Rapportons cette discussion à une indication qui se trouve dans notre lecture biblique hebdomadaire : « une femme ne portera pas de costume masculin et un homme ne mettra pas un vêtement de femme» (Deut. XXII, 5). On remarquera que ce verset est inséré dans une série d’autres prescriptions dont la tonalité est l’entraide et la responsabilité sociale. Il est donc difficile de penser qu’il n’est là que par sexisme, dans le but d’établir ou de renforcer la ségrégation entre hommes et femmes. Dans la mesure où l’habit est la manière de dire ce que l’on est, il devient important que le paraître corresponde à l’être.
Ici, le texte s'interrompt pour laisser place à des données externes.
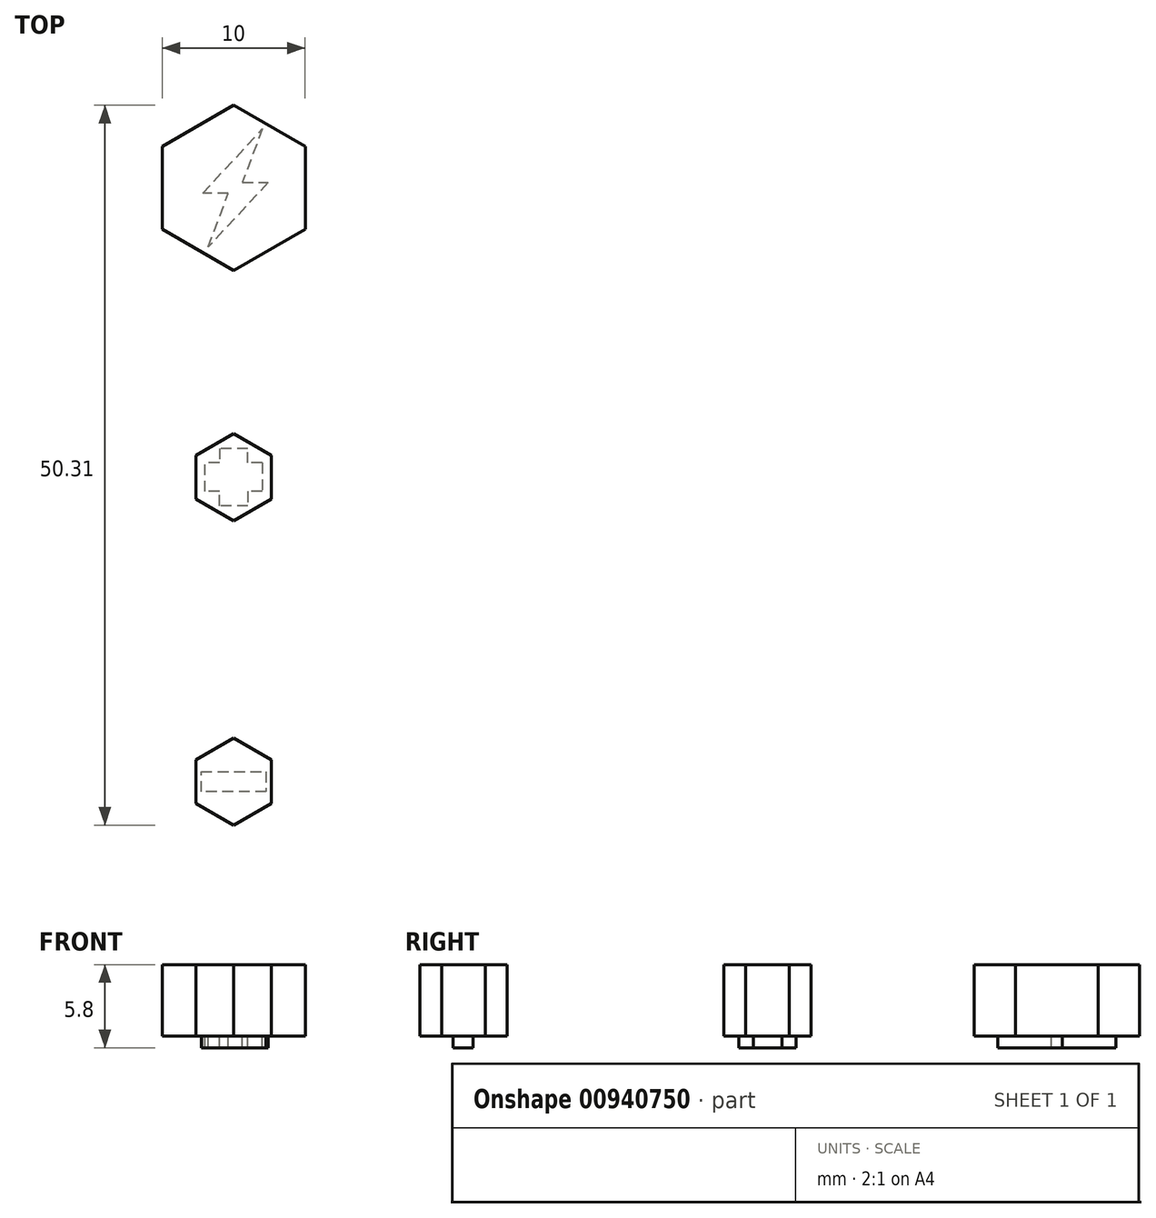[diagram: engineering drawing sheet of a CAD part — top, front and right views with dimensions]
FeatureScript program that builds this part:
annotation { "Feature Type Name" : "Feature", "Feature Type Description" : "" }
export const myFeature = defineFeature(function(context is Context, id is Id, definition is map)
    precondition{}
    {
        {
            var Q0;
            Q0=qCreatedBy(makeId("Top.planeOp"),FACE);
            var sketch = newSketch(context, id + "F0", { "sketchPlane" : qUnion([Q0])});
            skCircle(sketch, "E0.cCircle", {"center": v(-3.34, 17.56) * mm, "radius": 3.05 * mm, "construction": true});
            skLineSegment(sketch, "E0.0", {"start": v(-0.7, 16.04) * mm, "end": v(-3.34, 14.51) * mm});
            skLineSegment(sketch, "E0.1", {"start": v(-3.34, 14.51) * mm, "end": v(-5.98, 16.04) * mm});
            skLineSegment(sketch, "E0.2", {"start": v(-5.98, 16.04) * mm, "end": v(-5.98, 19.09) * mm});
            skLineSegment(sketch, "E0.3", {"start": v(-5.98, 19.09) * mm, "end": v(-3.34, 20.61) * mm});
            skLineSegment(sketch, "E0.4", {"start": v(-3.34, 20.61) * mm, "end": v(-0.7, 19.09) * mm});
            skLineSegment(sketch, "E0.5", {"start": v(-0.7, 19.09) * mm, "end": v(-0.7, 16.04) * mm});
            skCircle(sketch, "E1.cCircle", {"center": v(-3.34, 37.77) * mm, "radius": 5.77 * mm, "construction": true});
            skLineSegment(sketch, "E1.0", {"start": v(-3.34, 32) * mm, "end": v(-8.34, 34.89) * mm});
            skLineSegment(sketch, "E1.1", {"start": v(-8.34, 34.89) * mm, "end": v(-8.34, 40.66) * mm});
            skLineSegment(sketch, "E1.2", {"start": v(-8.34, 40.66) * mm, "end": v(-3.34, 43.55) * mm});
            skLineSegment(sketch, "E1.3", {"start": v(-3.34, 43.55) * mm, "end": v(1.66, 40.66) * mm});
            skLineSegment(sketch, "E1.4", {"start": v(1.66, 40.66) * mm, "end": v(1.66, 34.89) * mm});
            skLineSegment(sketch, "E1.5", {"start": v(1.66, 34.89) * mm, "end": v(-3.34, 32) * mm});
            skCircle(sketch, "E2.cCircle", {"center": v(-3.34, -3.7) * mm, "radius": 3.05 * mm, "construction": true});
            skLineSegment(sketch, "E2.0", {"start": v(-3.34, -6.76) * mm, "end": v(-5.98, -5.23) * mm});
            skLineSegment(sketch, "E2.1", {"start": v(-5.98, -5.23) * mm, "end": v(-5.98, -2.18) * mm});
            skLineSegment(sketch, "E2.2", {"start": v(-5.98, -2.18) * mm, "end": v(-3.34, -0.66) * mm});
            skLineSegment(sketch, "E2.3", {"start": v(-3.34, -0.66) * mm, "end": v(-0.7, -2.18) * mm});
            skLineSegment(sketch, "E2.4", {"start": v(-0.7, -2.18) * mm, "end": v(-0.7, -5.23) * mm});
            skLineSegment(sketch, "E2.5", {"start": v(-0.7, -5.23) * mm, "end": v(-3.34, -6.76) * mm});
            skCircle(sketch, "E3", {"center": v(-3.34, 37.77) * mm, "radius": 9 * mm});
            skCircle(sketch, "E4", {"center": v(-3.34, 17.56) * mm, "radius": 5.55 * mm});
            skCircle(sketch, "E5", {"center": v(-3.34, -3.73) * mm, "radius": 5.55 * mm});
            skSolve(sketch);
        }
        {
            var Q0;
            Q0=qCreatedBy(makeId("Top.planeOp"),FACE);
            var sketch = newSketch(context, id + "F1", { "sketchPlane" : qUnion([Q0])});
            skLineSegment(sketch, "E6", {"start": v(-2.73, 38.15) * mm, "end": v(-0.93, 38.15) * mm});
            skLineSegment(sketch, "E7", {"start": v(-0.93, 38.15) * mm, "end": v(-5.1, 33.65) * mm});
            skLineSegment(sketch, "E8", {"start": v(-5.1, 33.65) * mm, "end": v(-3.71, 37.4) * mm});
            skLineSegment(sketch, "E9", {"start": v(-3.71, 37.4) * mm, "end": v(-5.51, 37.4) * mm});
            skLineSegment(sketch, "E10", {"start": v(-5.51, 37.4) * mm, "end": v(-1.33, 41.9) * mm});
            skLineSegment(sketch, "E11", {"start": v(-1.33, 41.9) * mm, "end": v(-2.73, 38.15) * mm});
            skLineSegment(sketch, "E12", {"start": v(-5.34, 17.56) * mm, "end": v(-1.34, 17.56) * mm});
            skLineSegment(sketch, "E13", {"start": v(-1.34, 17.56) * mm, "end": v(-1.34, 18.56) * mm});
            skLineSegment(sketch, "E14", {"start": v(-1.34, 18.56) * mm, "end": v(-2.34, 18.56) * mm});
            skLineSegment(sketch, "E15", {"start": v(-2.34, 18.56) * mm, "end": v(-2.34, 19.56) * mm});
            skLineSegment(sketch, "E16", {"start": v(-2.34, 19.56) * mm, "end": v(-4.34, 19.56) * mm});
            skLineSegment(sketch, "E17", {"start": v(-4.34, 19.56) * mm, "end": v(-4.34, 18.56) * mm});
            skLineSegment(sketch, "E18", {"start": v(-4.34, 18.56) * mm, "end": v(-5.34, 18.56) * mm});
            skLineSegment(sketch, "E19", {"start": v(-5.34, 18.56) * mm, "end": v(-5.34, 17.56) * mm});
            skLineSegment(sketch, "E20.MirrorCS", {"start": v(-5.34, 16.56) * mm, "end": v(-5.34, 17.56) * mm});
            skLineSegment(sketch, "E21.MirrorCS", {"start": v(-4.34, 16.56) * mm, "end": v(-5.34, 16.56) * mm});
            skLineSegment(sketch, "E22.MirrorCS", {"start": v(-4.34, 15.56) * mm, "end": v(-4.34, 16.56) * mm});
            skLineSegment(sketch, "E23.MirrorCS", {"start": v(-2.34, 15.56) * mm, "end": v(-4.34, 15.56) * mm});
            skLineSegment(sketch, "E24.MirrorCS", {"start": v(-2.34, 16.56) * mm, "end": v(-2.34, 15.56) * mm});
            skLineSegment(sketch, "E25.MirrorCS", {"start": v(-1.34, 16.56) * mm, "end": v(-2.34, 16.56) * mm});
            skLineSegment(sketch, "E26.MirrorCS", {"start": v(-1.34, 17.56) * mm, "end": v(-1.34, 16.56) * mm});
            skLineSegment(sketch, "E27", {"start": v(-5.6, -3.03) * mm, "end": v(-1.07, -3.03) * mm});
            skLineSegment(sketch, "E28", {"start": v(-1.07, -3.03) * mm, "end": v(-1.07, -4.43) * mm});
            skLineSegment(sketch, "E29", {"start": v(-1.07, -4.43) * mm, "end": v(-5.6, -4.43) * mm});
            skLineSegment(sketch, "E30", {"start": v(-5.6, -4.43) * mm, "end": v(-5.6, -3.03) * mm});
            skLineSegment(sketch, "E31", {"start": v(-3.34, -3.03) * mm, "end": v(-3.34, -4.43) * mm});
            skSolve(sketch);
        }
        {
            var Q0;
            Q0=makeQuery(id+"F0.imprint","IMPRINT",FACE,{"disambiguationData":[TD([[makeQuery(id+"F0.imprint","IMPRINT",EDGE,{"derivedFrom":sQuery(id+"F0.wireOp",EDGE,"E0.0")}),-1.0]])]});
            var Q1;
            Q1=makeQuery(id+"F0.imprint","IMPRINT",FACE,{"disambiguationData":[TD([[makeQuery(id+"F0.imprint","IMPRINT",EDGE,{"derivedFrom":sQuery(id+"F0.wireOp",EDGE,"E2.0")}),-1.0]])]});
            var Q2;
            Q2=makeQuery(id+"F0.imprint","IMPRINT",FACE,{"disambiguationData":[TD([[makeQuery(id+"F0.imprint","IMPRINT",EDGE,{"derivedFrom":sQuery(id+"F0.wireOp",EDGE,"E1.0")}),-1.0]])]});
            extrude(context, id + "F2", {"entities" : qUnion([Q0, Q1, Q2]), "depth" : 5 * mm, "offsetDistance" : 25 * mm});
        }
        {
            var Q0;
            Q0=makeQuery(id+"F1.imprint","IMPRINT",FACE,{"disambiguationData":[TD([[makeQuery(id+"F1.imprint","IMPRINT",EDGE,{"derivedFrom":sQuery(id+"F1.wireOp",EDGE,"E6")}),-1.0]])]});
            var Q1;
            Q1=makeQuery(id+"F1.imprint","IMPRINT",FACE,{"disambiguationData":[TD([[makeQuery(id+"F1.imprint","IMPRINT",EDGE,{"derivedFrom":sQuery(id+"F1.wireOp",EDGE,"E12")}),-1.0]])]});
            var Q2;
            {var subQ0=sQuery(id+"F1.wireOp",EDGE,"E28");Q2=makeQuery(id+"F1.imprint","IMPRINT",FACE,{"disambiguationData":[TD([[makeQuery(id+"F1.imprint","IMPRINT",EDGE,{"derivedFrom":subQ0}),-1.0]])]});}
            var Q3;
            {var subQ0=sQuery(id+"F1.wireOp",EDGE,"E30");Q3=makeQuery(id+"F1.imprint","IMPRINT",FACE,{"disambiguationData":[TD([[makeQuery(id+"F1.imprint","IMPRINT",EDGE,{"derivedFrom":subQ0}),-1.0]])]});}
            var Q4;
            Q4=makeQuery(id+"F1.imprint","IMPRINT",FACE,{"disambiguationData":[TD([[makeQuery(id+"F1.imprint","IMPRINT",EDGE,{"derivedFrom":sQuery(id+"F1.wireOp",EDGE,"E12")}),1.0]])]});
            extrude(context, id + "F3", {"entities" : qUnion([Q0, Q1, Q2, Q3, Q4]), "oppositeDirection" : true, "depth" : 0.8 * mm, "offsetDistance" : 25 * mm});
        }
    });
C’est une responsabilité sociale que de ne pas tromper son prochain, de déclarer et d’assumer ce que l’on est. Je crois que cela est un très bel enseignement, qui va au delà du simple aspect vestimentaire qui lui sert de support.

Je ne sais pas ce qui se passe dans la tête de Caster Semenya, et en conséquence je ne veux ni peux juger. Si elle est victime de son apparence et qu’elle revendique au fond sa féminité, cette histoire est triste pour elle du fait d’une publicité dont elle se serait bien passée. Si elle cultive l’ambigüité (au niveau des produits qu’elle peut prendre ou de son comportement) mais qu’elle utilise sa carte d’identité pour vaincre en série féminine, cela est triste pour la morale et pour le sport.